Le duo Sonko-Diomaye semble vouloir instaurer une nouvelle forme de gouvernance basée sur une proximité permanente avec le terrain, dans le but d’afficher un certain dynamisme et l’idée de mouvement dans leurs programmes de réformes.

Ce mode de gouvernance semble suivre les traces de l’ancien président du Conseil, Mamadou Dia, connu pour sa présence fréquente dans les allées du bâtiment administratif et à côté des fonctionnaires de l’État. Un symbolisme qui se veut également une rupture avec une gouvernance de Macky Sall jugée trop élitiste. Malgré les initiatives de conseil des ministres décentralisés ou des tournées économiques, le régime précédent n’a jamais réussi à effacer cette image de pouvoir éloigné des préoccupations des Sénégalais.

Cette volonté de proximité vise également à mettre la pression sur les services administratifs, qui ont souvent tendance à se protéger en présentant des rapports très optimistes sur l’état réel des projets et programmes publics.

Dans cette optique, le duo Sonko- Diomaye entend renforcer cette politique avec les ministres multipliant les déplacements sur le terrain. Ainsi, on a pu voir récemment les ministres Balla Moussa Fofana (Collectivités territoriales), Mabouba Diagne (Agriculture et Élevage) et Daouda Ngom (Environnement) effectuer des visites pour évaluer la situation dans leur domaine de compétence. Ce week-end, les ministres Birame Diop, Moustapha Guirrasy, Daouda Ngom, et Birame Souleye Diop, ainsi que le directeur général de la SOMISEN, Ngagne Demba Touré, ont visité les sites d’exploitation de la FALÉMA et de Sansamba situés dans le département de Kédougou.

Le nouveau régime entend ainsi se donner une image de gouvernement en mouvement, proche des difficultés des Sénégalais.

Les risques d’un effet boomerang, en cas de non obtention de résultats

Néanmoins, ce choix de proximité peut également avoir un effet boomerang si les résultats tardent à se concrétiser sur le terrain. En effet, cette omniprésence des nouveaux dirigeants peut rapidement aboutir à un renversement d'image et projeter celle d’une gouvernance inefficace. Par ailleurs, qu’en est-il de l’efficacité de cette mesure au regard des réformes attendues par les populations ? Pour Amadou Fall, directeur de publication du magazine la Gazette, cette présence sur le terrain des ministres peut garantir une certaine efficacité dans la prise de décision ministérielle, mais ne doit pas faire oublier le travail d’information nécessaire à la bonne conduite de l’action gouvernementale.

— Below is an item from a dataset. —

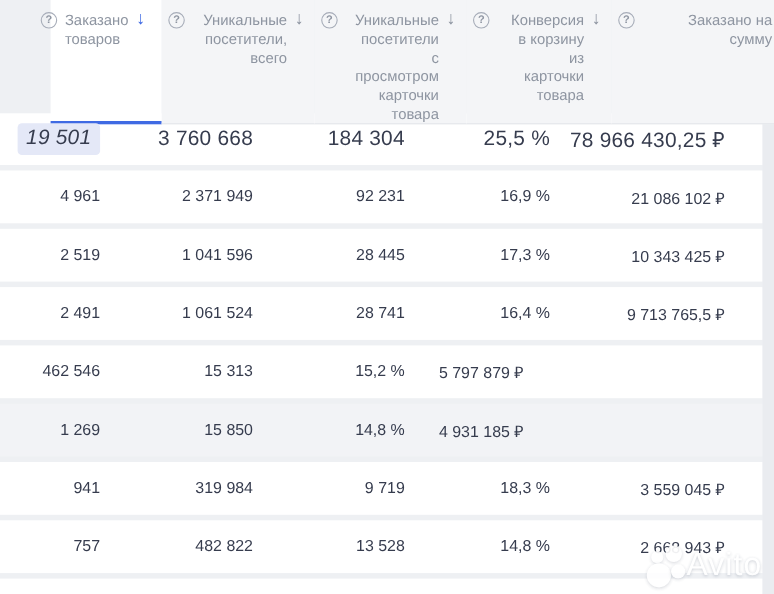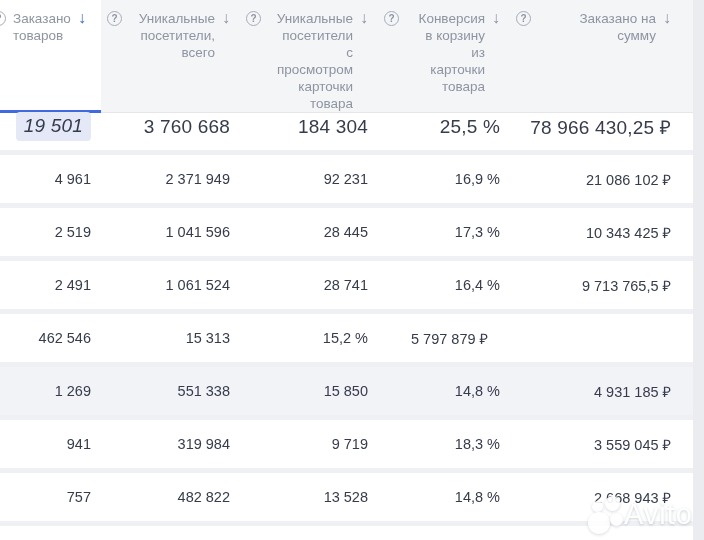"Заказано" .thead { margin-left: none -> 46px }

"Au vu des attentes des populations, un ministre ne peut plus se contenter de rester dans son bureau pour essayer de comprendre les réa- lités locales. Néanmoins, chaque ministre doit être proactif dans la col- lecte d'informations et avoir un contrôle total sur son domaine de compétences. Il doit faire preuve de perspicacité et de vigilance dans sa collaboration avec les chefs de village et les représentants de l'État (préfets et gouverneurs) pour obtenir des informations fiables sur l'évolution de la situation de son domaine de compétence, dans le but de mieux orienter l'action gouvernementale", déclare le journaliste, ajoutant que l'idée de rupture et de correction des errements du régime précédent laisse peu de marge de manœuvre au nouveau gouvernement, qui doit mettre en œuvre des politiques efficientes.

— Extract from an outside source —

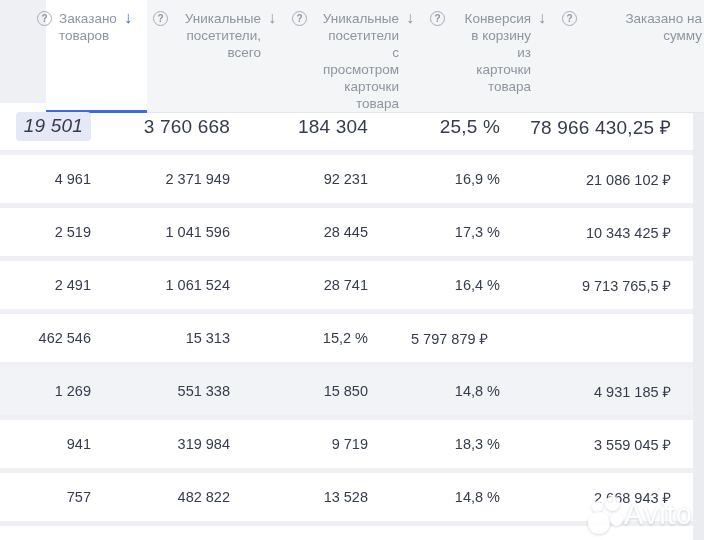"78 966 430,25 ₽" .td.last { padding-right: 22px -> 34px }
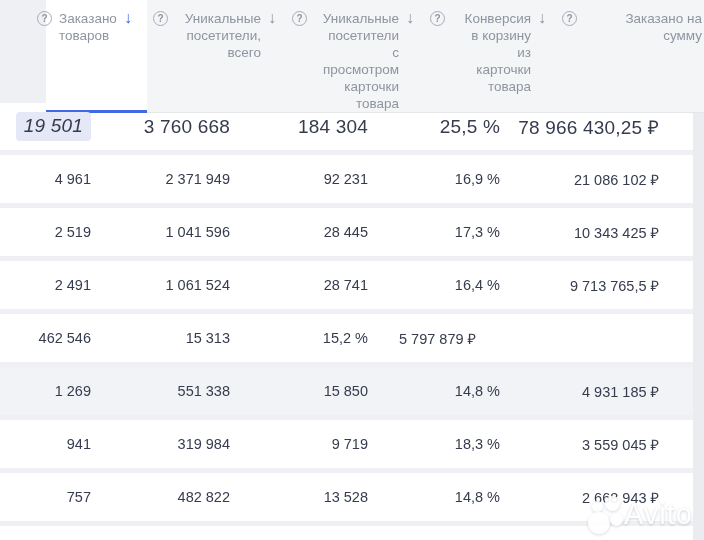"551 338" div.td { html: <div>551 338</div> -> none }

Ainsi, cette stratégie comporte des risques, comme le souligne Amadou Moctar ANN. "L'expérience de ce style de gouvernance montre que l'enthousiasme initial peut rapidement se transformer en désillusion si les promesses ne se concrétisent pas. L'image de gouvernants inefficaces peut alors s'installer durablement, comme ce fut le cas pour le président vénézuélien Hugo Chavez dans ses dernières années au pouvoir. Pour éviter cet écueil, un équilibre doit être trouvé entre la proximité de terrain indispensable et la mise en œuvre effective de réformes structurelles. Une communication transparente sur les délais d'exécution et les difficultés rencontrées est également importante pour maintenir la confiance des populations", conclut-il.